Hiram V. Willson
Quick Facts
Biography
Hiram V. Willson (died November 11, 1866) was a United States federal judge.
Willson was born April, 1808 in Hamilton County, New York. He graduated from Hamilton College in 1832, and studied law in the office of Jared Willson of Canandaigua, New York. He continued his studies at the office of Francis Scott Key in Washington, D.C.. He moved to Painesville, Ohio in 1833, was admitted to the bar, and formed a partnership with Henry B. Payne at Cleveland, Ohio in 1834.
In 1852, Willson was nominated by the Democrats for United States House of Representatives, but lost to his law partner Edward Wade of the Free Soil Party. In 1854, the Cleveland Bar Association sent Willson to lobby Congress to divide the state of Ohio into two Federal Judicial Districts. The effort was successful.

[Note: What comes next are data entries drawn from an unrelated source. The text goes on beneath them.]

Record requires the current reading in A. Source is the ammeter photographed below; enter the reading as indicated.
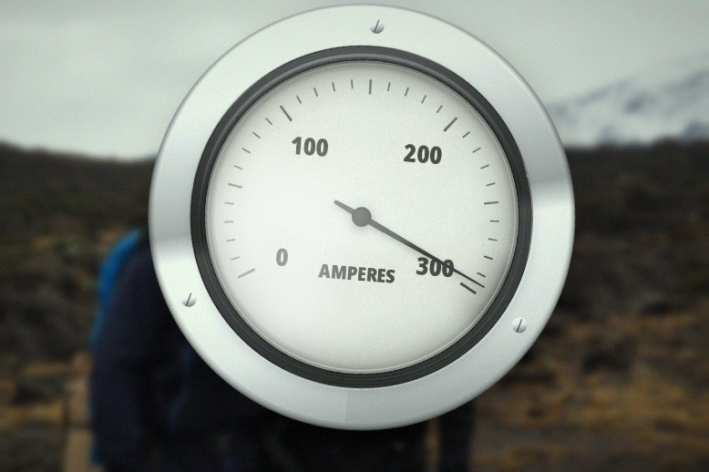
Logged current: 295 A
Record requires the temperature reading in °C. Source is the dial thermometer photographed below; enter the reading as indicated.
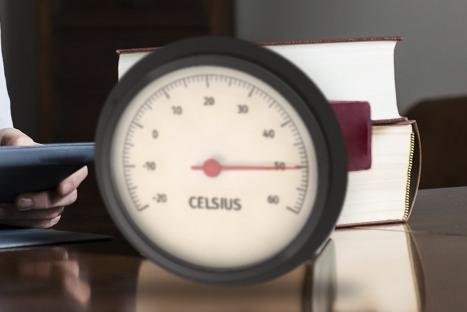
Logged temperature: 50 °C
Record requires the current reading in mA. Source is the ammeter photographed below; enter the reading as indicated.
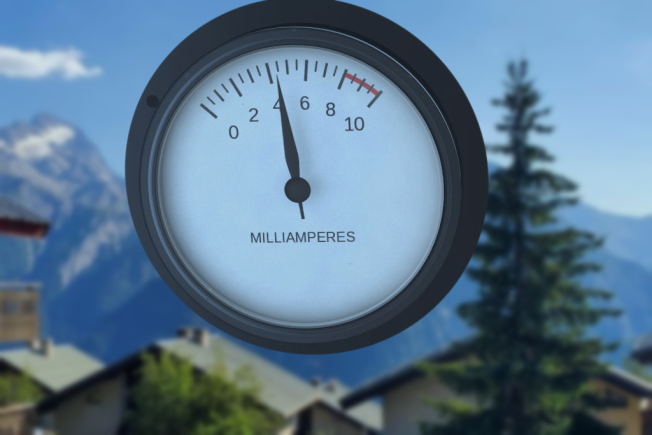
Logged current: 4.5 mA
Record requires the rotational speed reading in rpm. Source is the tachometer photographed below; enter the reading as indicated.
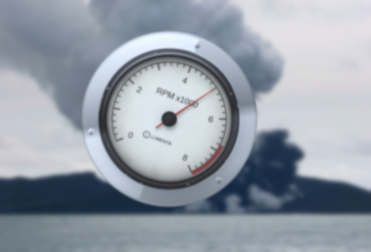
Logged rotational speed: 5000 rpm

On February 10, 1855, Willson was nominated by President Franklin Pierce to a new seat on the United States District Court for the Northern District of Ohio created by 10 Stat. 604. He was confirmed by the United States Senate on February 20, 1855, and received his commission the same day. He served until his death, in Cleveland.
His most famous case was the trial of the Oberlin–Wellington Rescue conspirators, in 1858.
Some months before his death from consumption, he was received into the First Presbyterian Church.